### [WHAT NEEDS TO BE DONE]
Copy the lines below word for word, leaving out the pictures.

(Dataset entries)

▬▬▬▬▬▬

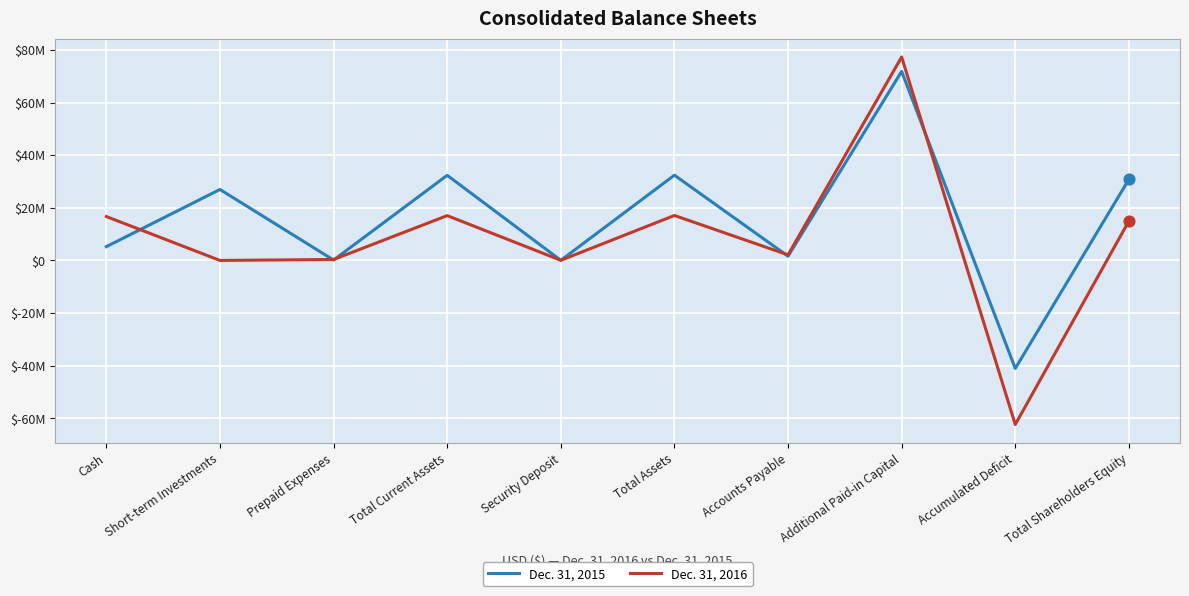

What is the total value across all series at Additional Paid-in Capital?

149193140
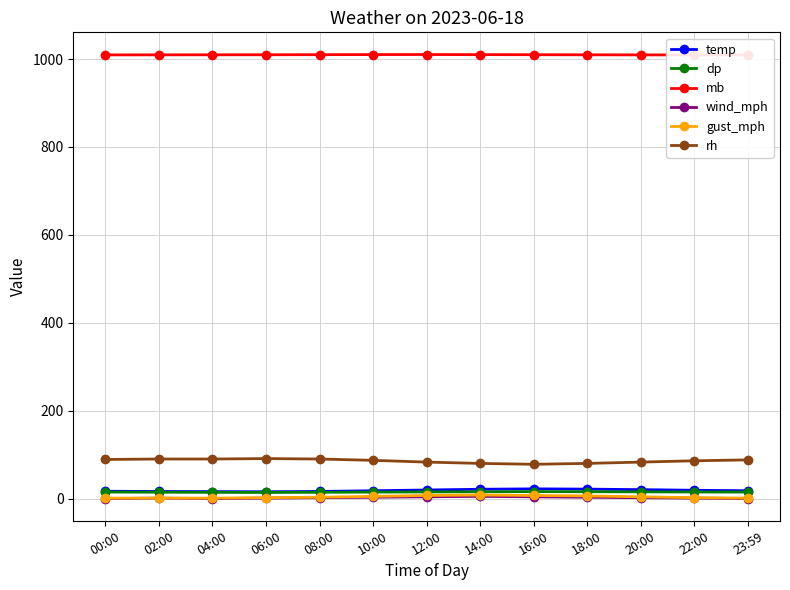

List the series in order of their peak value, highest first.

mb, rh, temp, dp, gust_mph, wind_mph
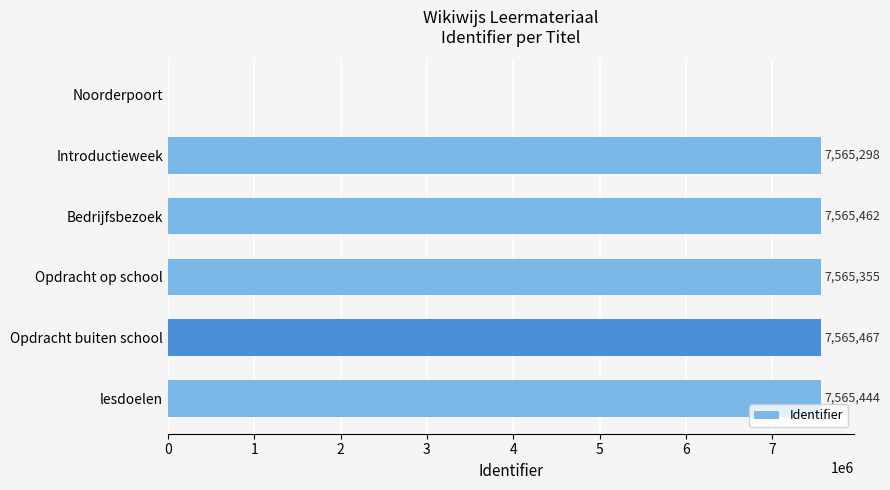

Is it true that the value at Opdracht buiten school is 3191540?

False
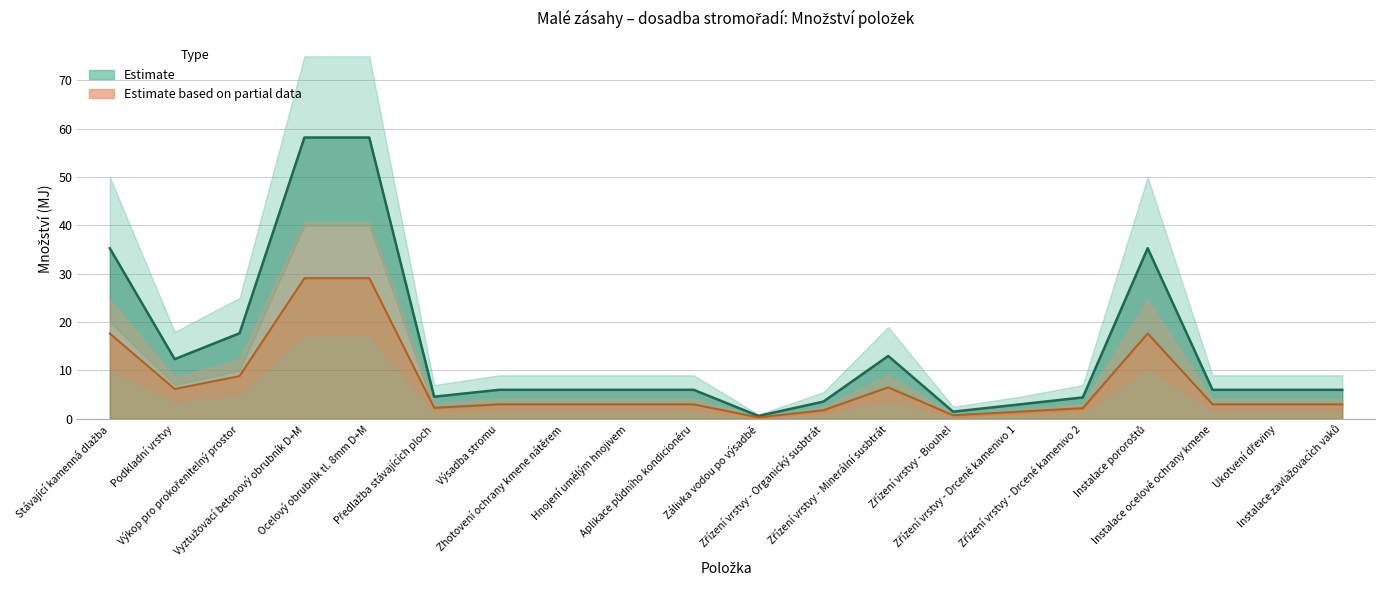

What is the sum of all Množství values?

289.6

▬▬▬▬▬▬

### [SOLUTION TO THIS PROBLEM]
What is the total value across all series at Additional Paid-in Capital?

149193140

List the series in order of their peak value, highest first.

mb, rh, temp, dp, gust_mph, wind_mph

Is it true that the value at Opdracht buiten school is 3191540?

False

What is the sum of all Množství values?

289.6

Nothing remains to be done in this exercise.